3) If the Iraqi regime wishes peace, it will cease persecution of its civilian population, including Shi'a, Sunnis, Kurds, Turkomans, and others, again as required by Security Council resolutions.
4) If the Iraqi regime wishes peace, it will release or account for all Gulf War personnel whose fate is still unknown. It will return the remains of any who are deceased, return stolen property, accept liability for losses resulting from the invasion of Kuwait, and fully cooperate with international efforts to resolve these issues, as required by Security Council resolutions.
5) If the Iraqi regime wishes peace, it will immediately end all illicit trade outside the oil-for-food program. It will accept U.N. administration of funds from that program, to ensure that the money is used fairly and promptly for the benefit of the Iraqi people.
AP Interview: Departing Pentagon Policy Chief Says Administration Overemphasized WMD as War Rationale
Left out subtitle: ...War was justified because there were so many other reasons that were just as important.

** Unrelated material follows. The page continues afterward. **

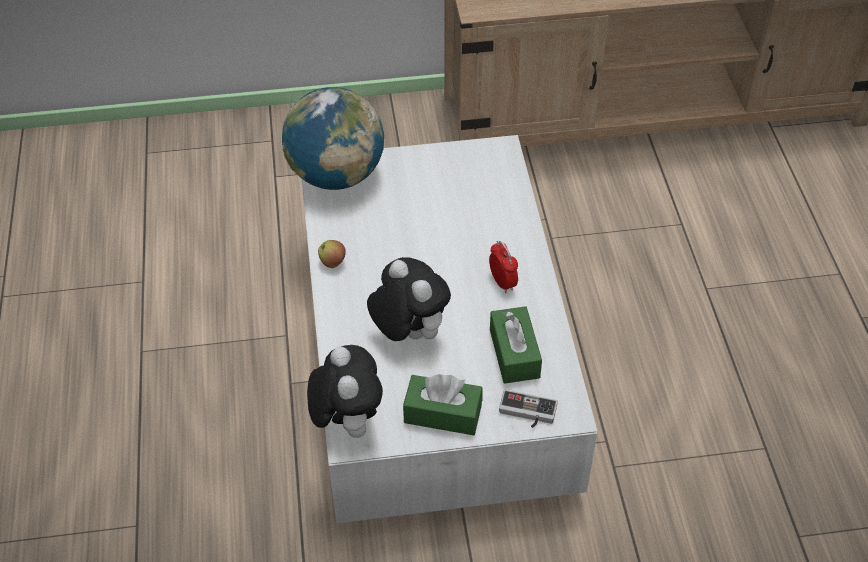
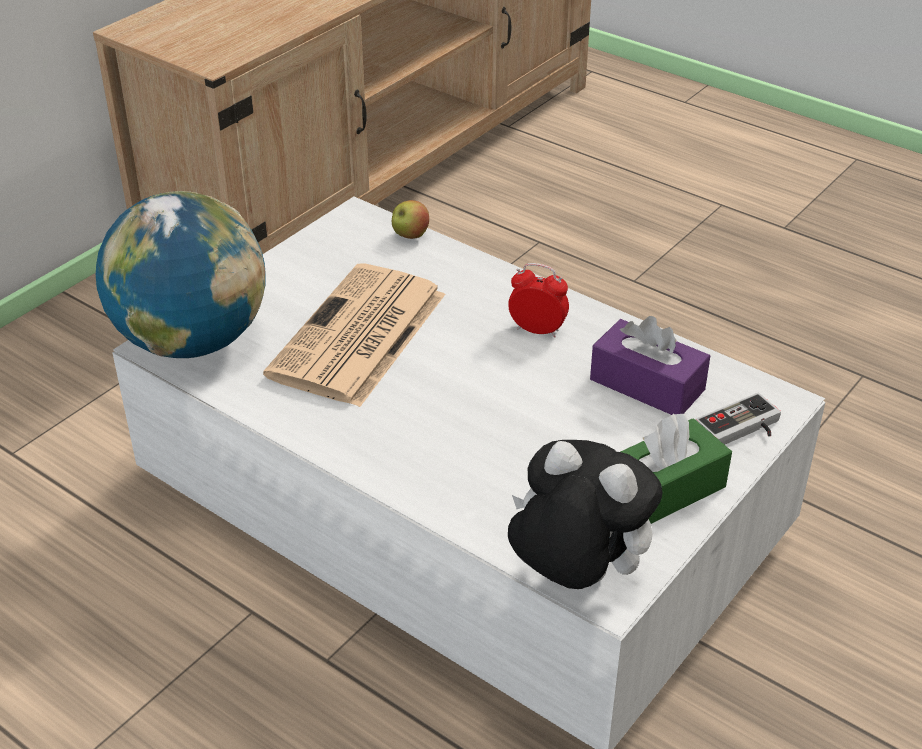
camera: 45 degrees left, 10 degrees down
(332, 263) = (316, 429): apple -> apple (410, 235)
(408, 333) = (509, 440): plush toy -> none
(412, 225) = (358, 337): none -> newspaper
(514, 353) = (647, 385): green tissue box -> purple tissue box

They should not even run the rest of the articles. Just take your Bush-bashing quotes, bold them, put in a picture of the speaker (usually Republican/Military) with some kind of evil scowl...and be done with it. Why pretend anymore?
Traitorsaurus Rex.
Baiting the media. Hmmm ....
I hate to feel vindicated on this story, but I do. I never trusted this guy from the time the preparations for this war began back in 2002.
I'll tell you what, Doug. Why don't we have you go over to Iraq for a six-month tour of duty, where you can spend ten hours every day driving around places like Tikrit, Fallujah, and Mosul in a Humvee.
Yeah, but what's most pathetic about all of this is that the WMDs were also the only item in that list that didn't involve the United Nations.
A few C4 bombs in London and everyone freaks out.
Imagine a WMD terrorist attack instead and the fact that Saddam could not be trusted with it and that is reason enough for me.
I think Feith is one of the good guys. He's being honest here - but all he's saying is that the 'spin' was too exclusive on WMDs. Note that he does say that there were other reasons - and those reasons were put forth by GWB.
But when it came right down to the wire, they had to 'pick one' - why? Because that's how the media works. They had to have something that was sound-bite-able. It does no good to quote W and the rest of the Administration citing ALL the good reasons to go after Iraq. The media will not run those quotes. THEY make the story. THEY create the straw-man. And then they go after it.
Don't trash Feith. Trash the media. They deserve it.
Feith is an over-educated whiz kid twit. All brains and theory with no sense of what is really happening in theater before OIF, during OIF and current ops in theater. Now, he's grandstanding in the whine box on his way out the door.
Don't expect to see these quotes mentioned again in the dying media.
" The broader rationale, Feith said, included the danger posed by Iraq's potential to resume building chemical, biological and possibly nuclear weapons - know-how that the Iraqi regime developed before the 1991 Gulf War."
" Feith said he is irritated by the assertions of administration critics that the absence of WMD stockpiles in Iraq negates the rationale for going to war.
They ignore the broader reasoning, he said, which included the dangers posed by Saddam's record of aggression against Kuwait, hostility toward the United States,
a "rhetorical and financial support" for terrorism and a weakening of the world's resolve to contain his ambitions."
Yep - much better to error by undersestimating the potential for WMD to be proliferated by terrorists - that way they could really have something to slam Bush with; if they survived...
Tommy Franks didn't think too much of him...from Woodward's Plan of Attack- Franks speaking about Feith (pg. 281) "I have to deal with the fucking stupidest guy on the face of the earth almost every day."